Поиски чистой бумаги навели меня на новую мысль: подтянув к себе корзину для мусора, я стал перебирать ее содержимое, каждые две секунды оглядываясь на дверь. Я гадал, Кейт или сам Роберт набили ее доверху — вероятно, Кейт в ходе уборки. В корзине нашлись еще заметки от руки и несколько набросков обнаженной натуры — или праздные каракули. Один набросок был разорван пополам — первое свидетельство, что здесь обитал художник. Заметки Роберта казались мне бессмысленными, тем более что они содержали всего по несколько слов, часто касавшихся бытовых дел. Я перевернул одну из них. «Купить вина и пива на завтрашний вечер». Оставить их себе, чтобы перечитать потом, я не решился: если я набью карманы бумагой, Кейт услышит, как я шуршу, и помимо этой вполне вероятной и унизительной возможности я сам буду слышать шуршание и стыдиться самого себя. Хватит одного позора, я сквозь куртку нащупал листок.

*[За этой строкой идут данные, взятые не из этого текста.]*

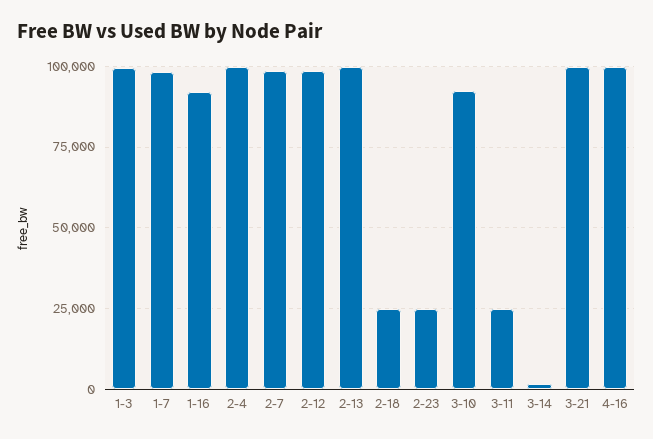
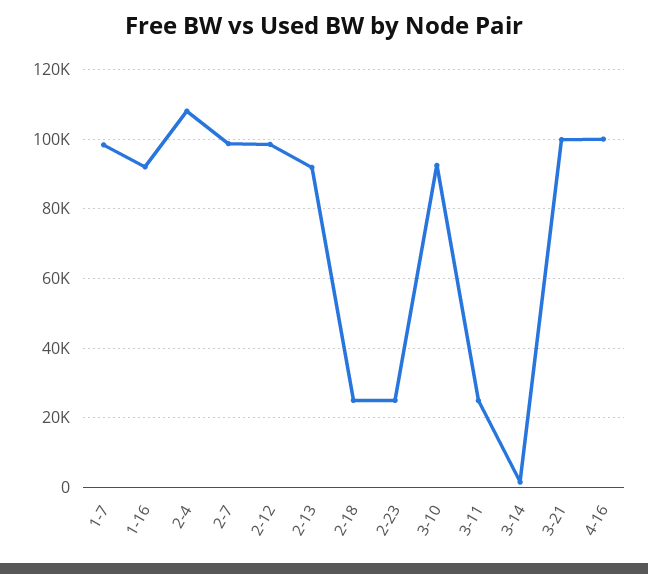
1-3: 100000 -> none
2-4: 100000 -> 108000
2-13: 100000 -> 92000

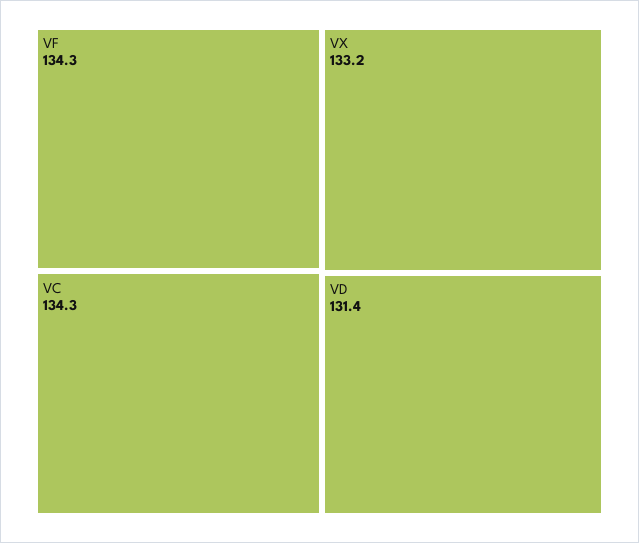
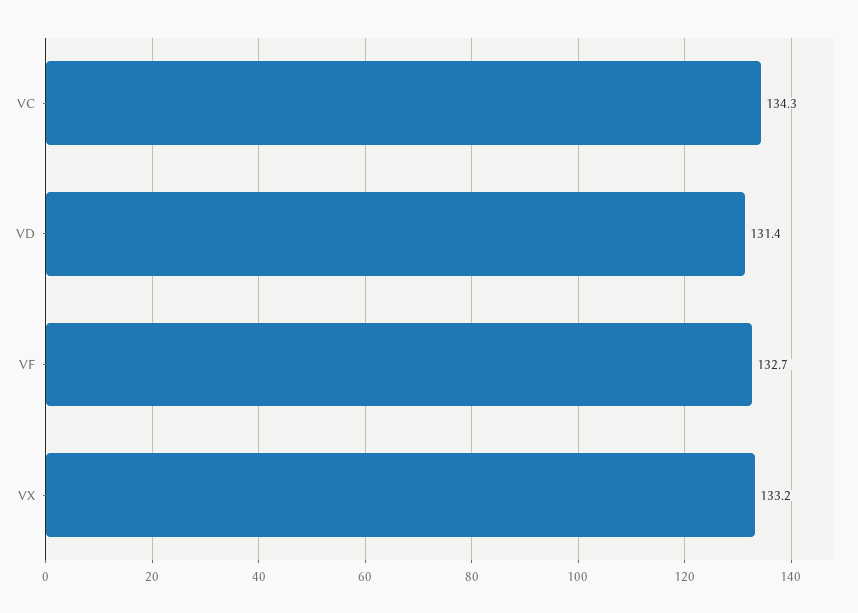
VF: 134.3 -> 132.7

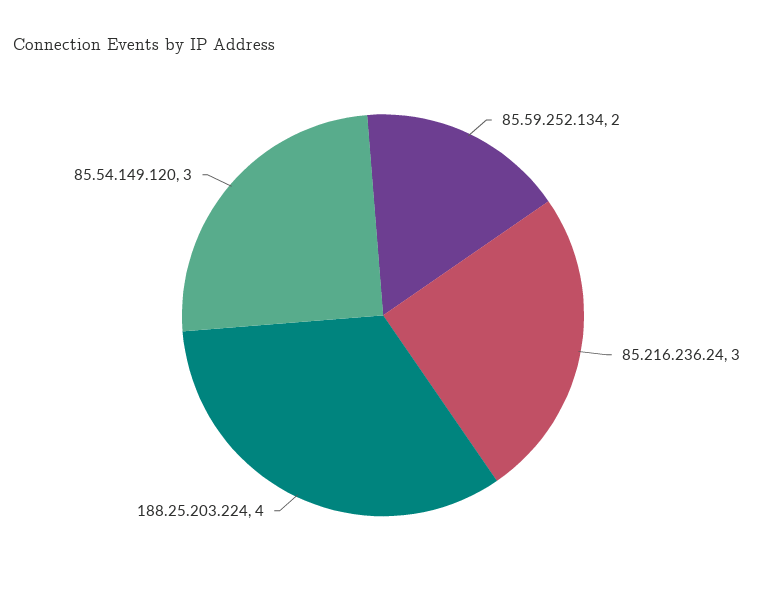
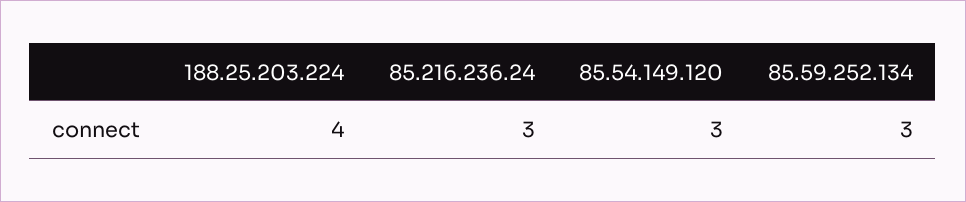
85.59.252.134: 2 -> 3

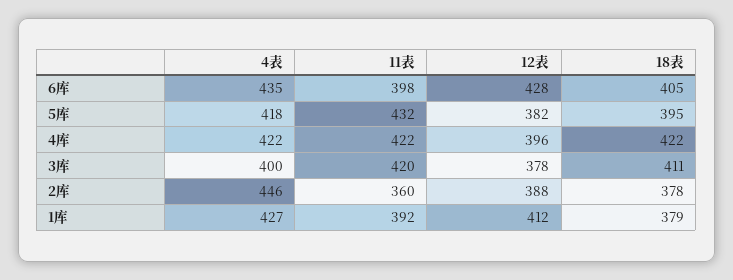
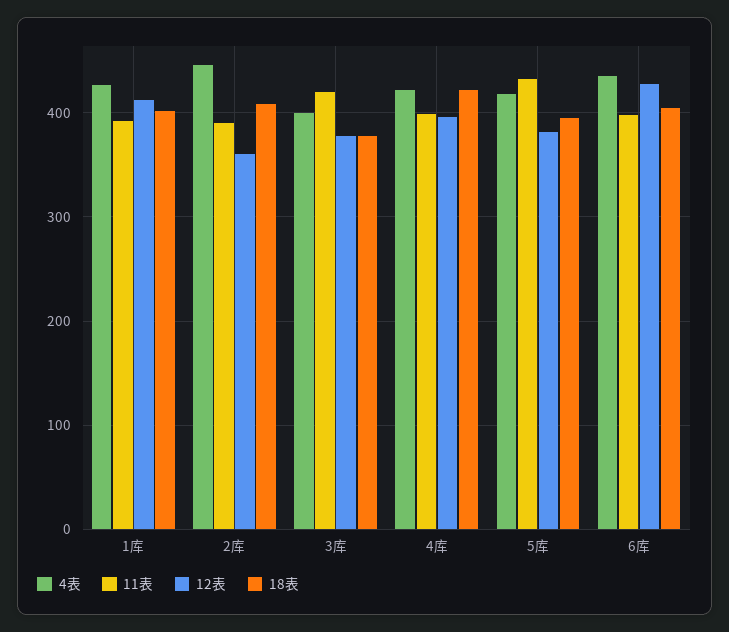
11表, 4库: 422 -> 400
18表, 3库: 411 -> 380
11表, 2库: 360 -> 390
12表, 2库: 388 -> 360
18表, 2库: 378 -> 410
18表, 1库: 379 -> 400

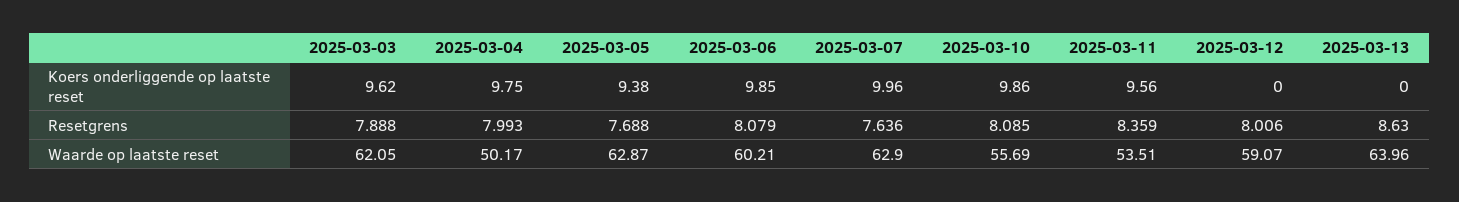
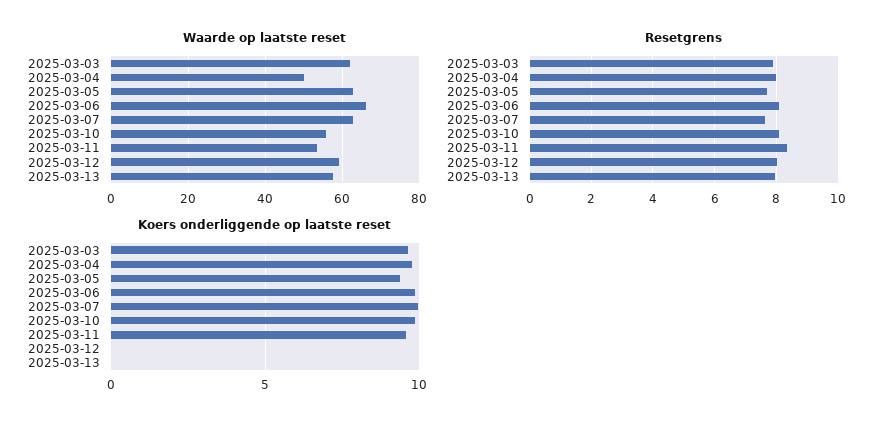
Resetgrens, 2025-03-13: 8.63 -> 8
Waarde op laatste reset, 2025-03-06: 60.21 -> 66
Waarde op laatste reset, 2025-03-13: 63.96 -> 58

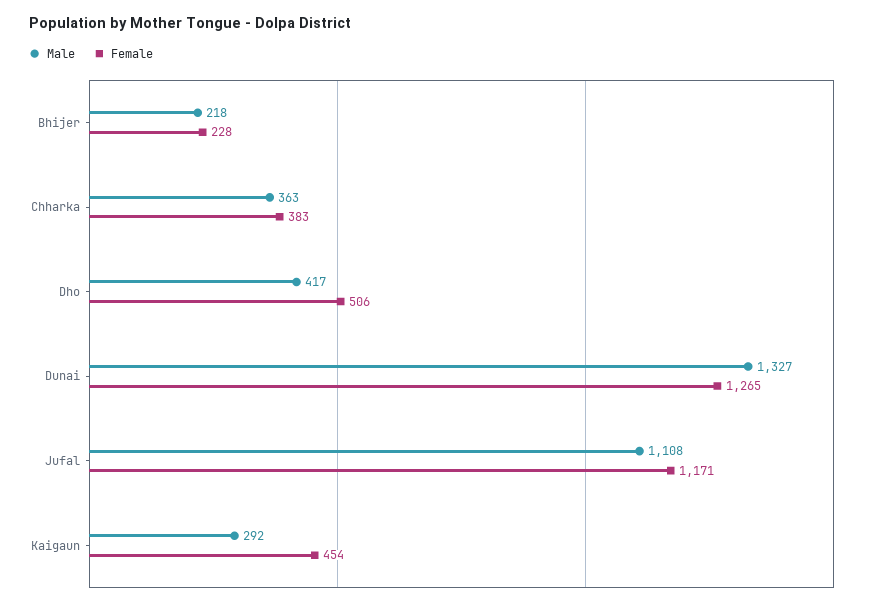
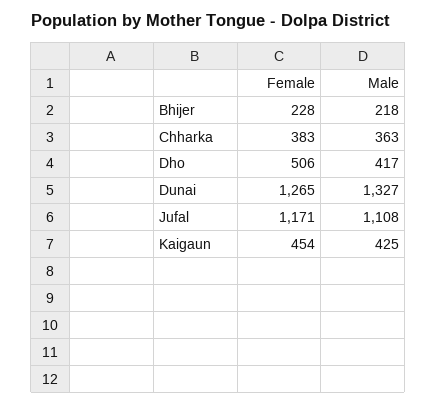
Male, Kaigaun: 292 -> 425

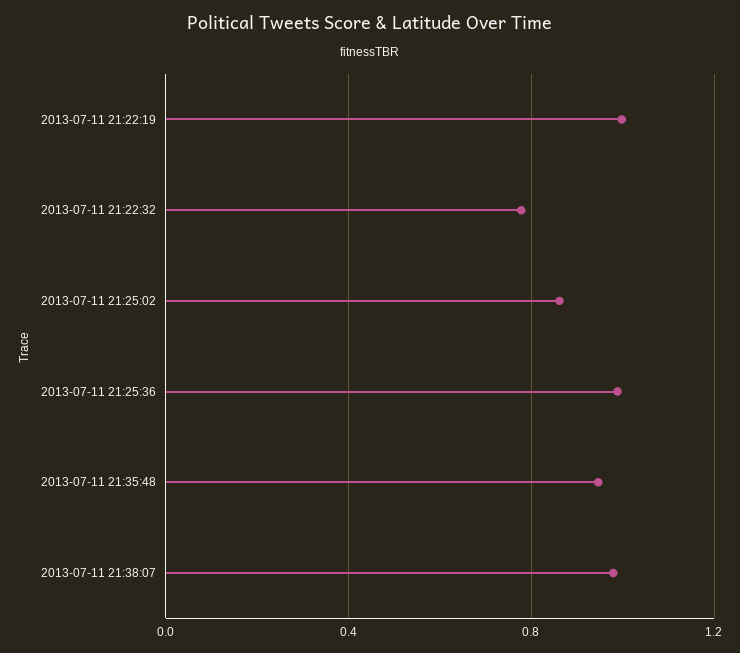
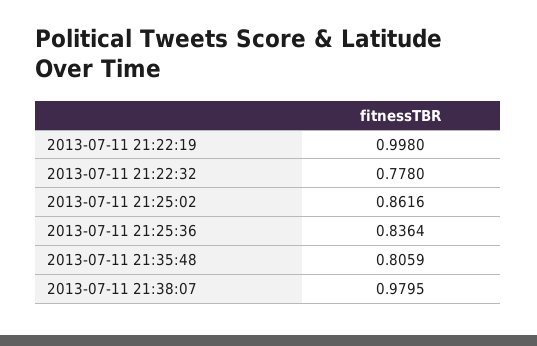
2013-07-11 21:25:36: 1 -> 0.8364
2013-07-11 21:35:48: 0.95 -> 0.8059

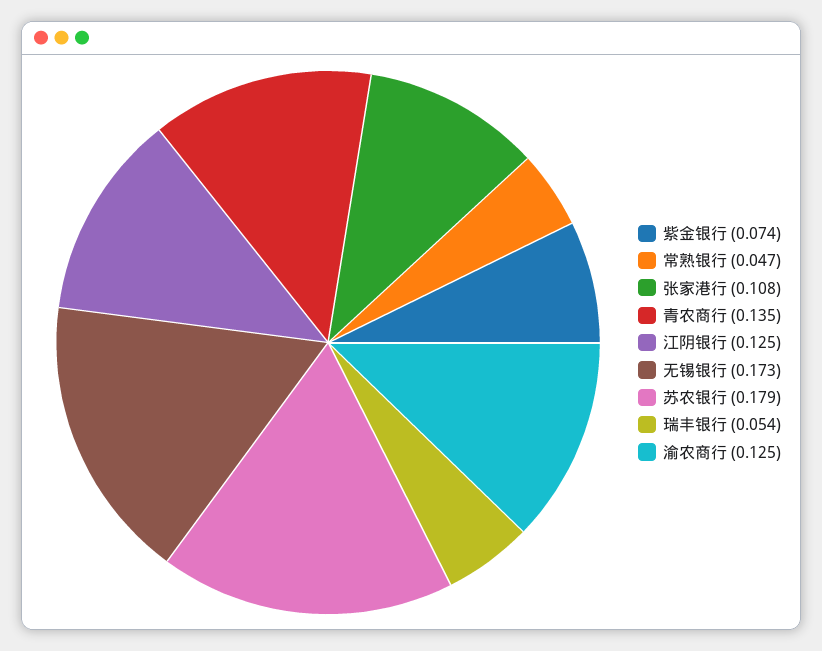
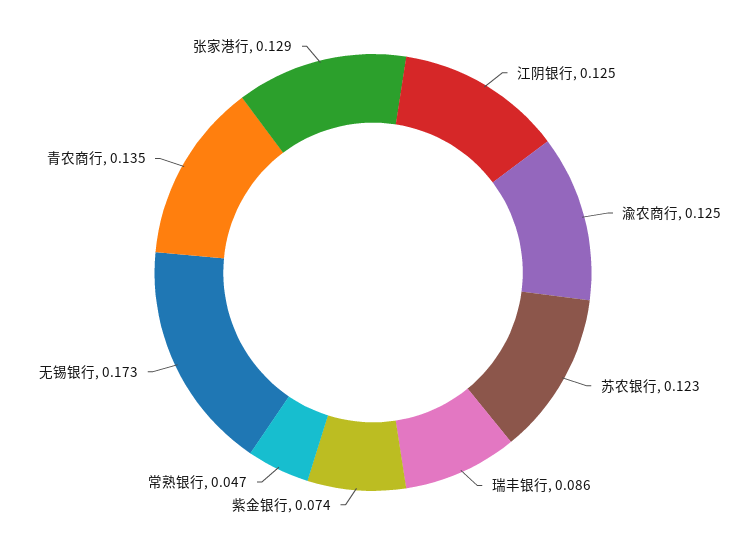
张家港行: 0.108 -> 0.129
苏农银行: 0.179 -> 0.123
瑞丰银行: 0.054 -> 0.086

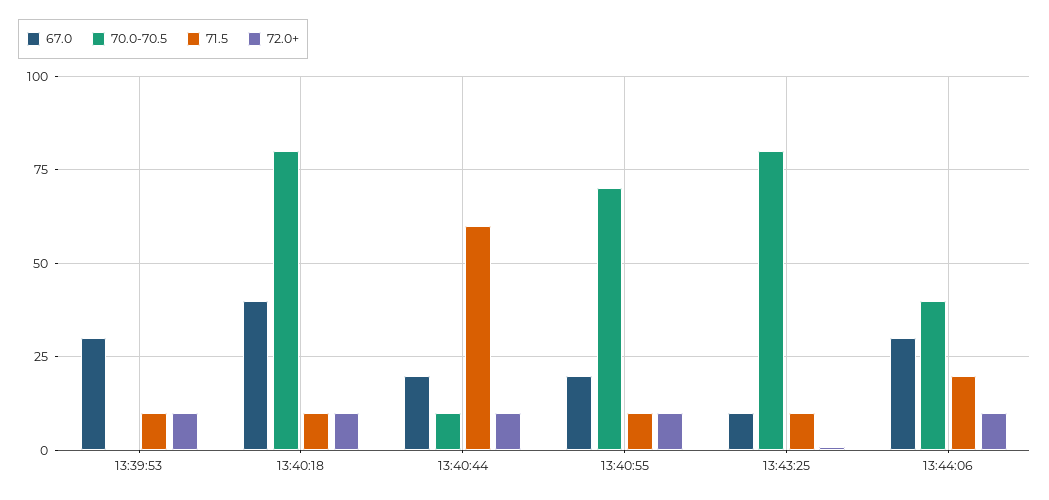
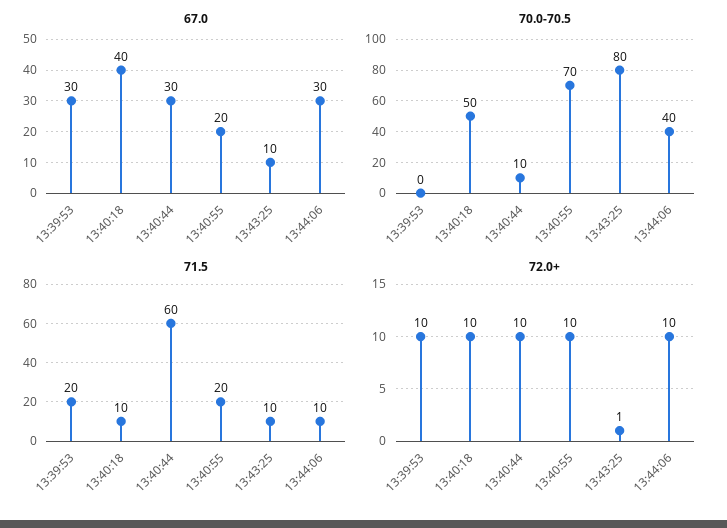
71.5, 13:39:53: 10 -> 20
70.0-70.5, 13:40:18: 80 -> 50
67.0, 13:40:44: 20 -> 30
71.5, 13:40:55: 10 -> 20
71.5, 13:44:06: 20 -> 10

«Ты неотступно была со мной, моя муза». Кто эта муза? Кейт? Смеющаяся женщина на холстах в студии? Не она ли — Мэри? Это представлялось вполне возможным, и, может быть, Кейт расскажет мне о ней, если я сумею найти возможность не задавать прямого вопроса. Я перебрал остальные книги, все время прислушиваясь к шагам за дверью, но ничего не нашел, кроме нескольких чистых листков, отмечавших любимые страницы, или, может быть, абзац или иллюстрацию для преподавательской работы — одна такая закладка лежала на цветной репродукции «Олимпии» Мане. Я видел оригинал в Париже, много лет назад. Она, нагая и беззаботная, взглянула на меня, когда я убрал листок. За верхним рядом томов я обнаружил большой белый носок. Я обыскал каждый уголок, разве что под ковром не смотрел. Я заглянул за полки и за стол, еще раз взглянул на записку на стене. Французское слово «Etretat», место. Что происходило во Франции в 1879 году, если место и дата были связаны, хотя бы в сознании Роберта? Я попытался вспомнить, но никогда толком не знал истории Франции или позабыл все, что знал, как только закончил школьный курс истории западной цивилизации. Парижская коммуна? Или это было раньше? И когда именно барон Осман проектировал великие парижские бульвары? В 1879 году импрессионизм был жив и здоров, хоть и подвергался обстрелу критики — это я знал из походов в музеи и из книг — так что, скорее всего, это был год спокойствия и процветания.